YOUR TASK
Put the lines below into a Markdown table with two columns, Row and Line, numbering each row and skipping blank lines. Omit the pictures.

++++++

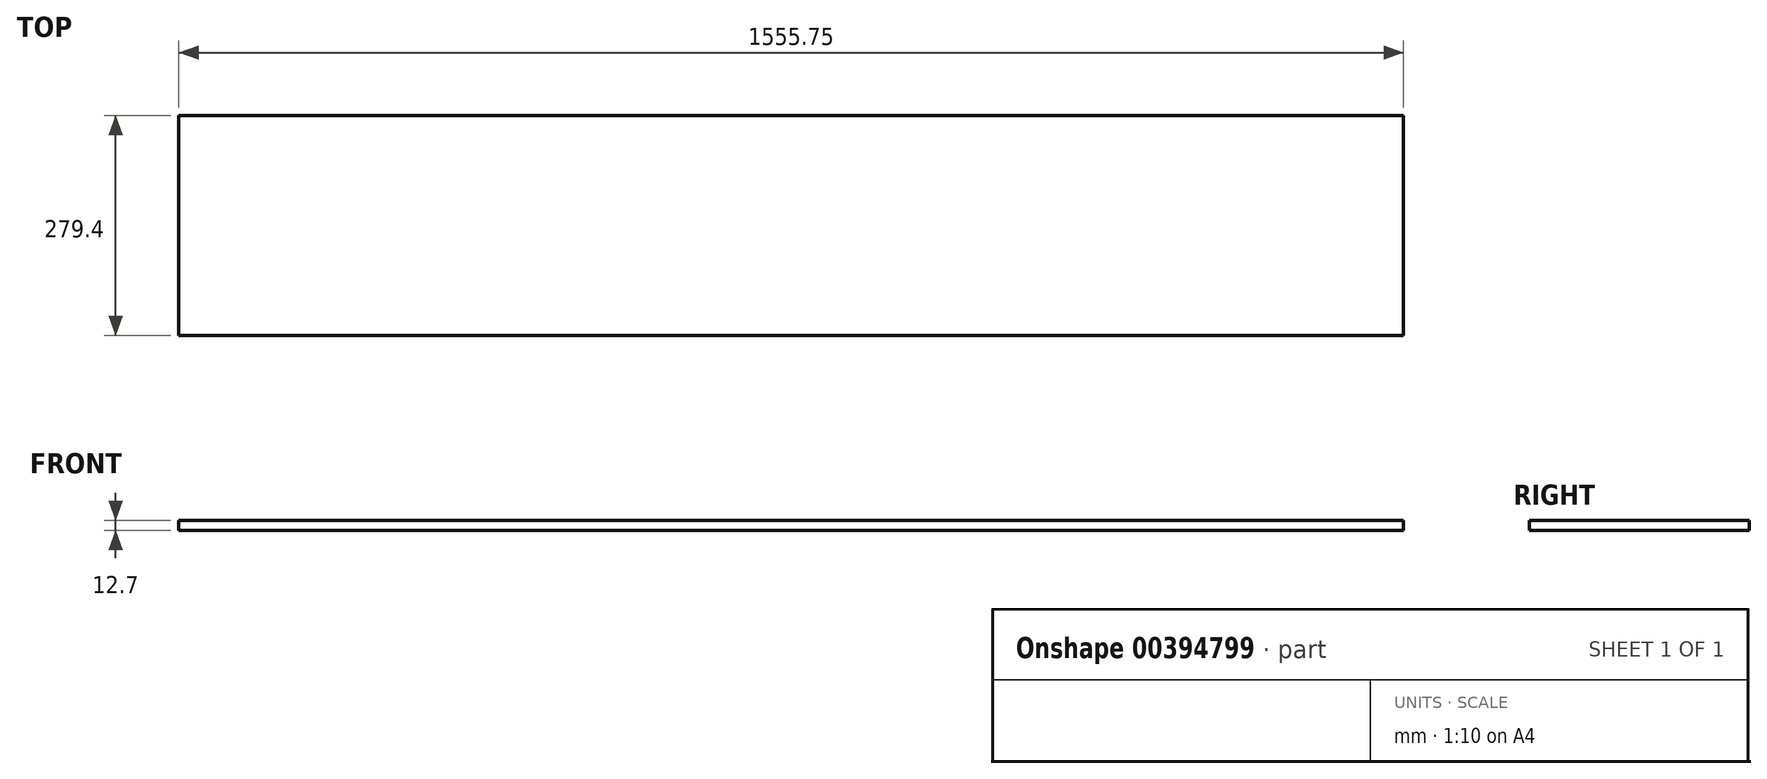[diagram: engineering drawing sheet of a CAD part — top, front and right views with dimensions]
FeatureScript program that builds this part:
annotation { "Feature Type Name" : "Feature", "Feature Type Description" : "" }
export const myFeature = defineFeature(function(context is Context, id is Id, definition is map)
    precondition{}
    {
        {
            var Q0;
            Q0=qCreatedBy(makeId("Top.planeOp"),FACE);
            var sketch = newSketch(context, id + "F0", { "sketchPlane" : qUnion([Q0])});
            skLineSegment(sketch, "E0.bottom", {"start": v(-245.13, 126.02) * mm, "end": v(1310.62, 126.02) * mm});
            skLineSegment(sketch, "E0.top", {"start": v(-245.13, -153.38) * mm, "end": v(1310.62, -153.38) * mm});
            skLineSegment(sketch, "E0.left", {"start": v(-245.13, 126.02) * mm, "end": v(-245.13, -153.38) * mm});
            skLineSegment(sketch, "E0.right", {"start": v(1310.62, 126.02) * mm, "end": v(1310.62, -153.38) * mm});
            skSolve(sketch);
        }
        {
            var Q0;
            Q0 = qSketchRegion(id + "F0", true);
            extrude(context, id + "F1", {"entities" : qUnion([Q0]), "depth" : 12.7 * mm});
        }
    });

++++++

SOLUTION FOR THIS PROBLEM
| Row | Line |
|---|---|
| 1 | [diagram: engineering drawing sheet of a CAD part — top, front and right views with dimensions] |
| 2 | FeatureScript program that builds this part: |
| 3 | annotation { "Feature Type Name" : "Feature", "Feature Type Description" : "" } |
| 4 | export const myFeature = defineFeature(function(context is Context, id is Id, definition is map) |
| 5 |     precondition{} |
| 6 |     { |
| 7 |         { |
| 8 |             var Q0; |
| 9 |             Q0=qCreatedBy(makeId("Top.planeOp"),FACE); |
| 10 |             var sketch = newSketch(context, id + "F0", { "sketchPlane" : qUnion([Q0])}); |
| 11 |             skLineSegment(sketch, "E0.bottom", {"start": v(-245.13, 126.02) * mm, "end": v(1310.62, 126.02) * mm}); |
| 12 |             skLineSegment(sketch, "E0.top", {"start": v(-245.13, -153.38) * mm, "end": v(1310.62, -153.38) * mm}); |
| 13 |             skLineSegment(sketch, "E0.left", {"start": v(-245.13, 126.02) * mm, "end": v(-245.13, -153.38) * mm}); |
| 14 |             skLineSegment(sketch, "E0.right", {"start": v(1310.62, 126.02) * mm, "end": v(1310.62, -153.38) * mm}); |
| 15 |             skSolve(sketch); |
| 16 |         } |
| 17 |         { |
| 18 |             var Q0; |
| 19 |             Q0 = qSketchRegion(id + "F0", true); |
| 20 |             extrude(context, id + "F1", {"entities" : qUnion([Q0]), "depth" : 12.7 * mm}); |
| 21 |         } |
| 22 |     }); |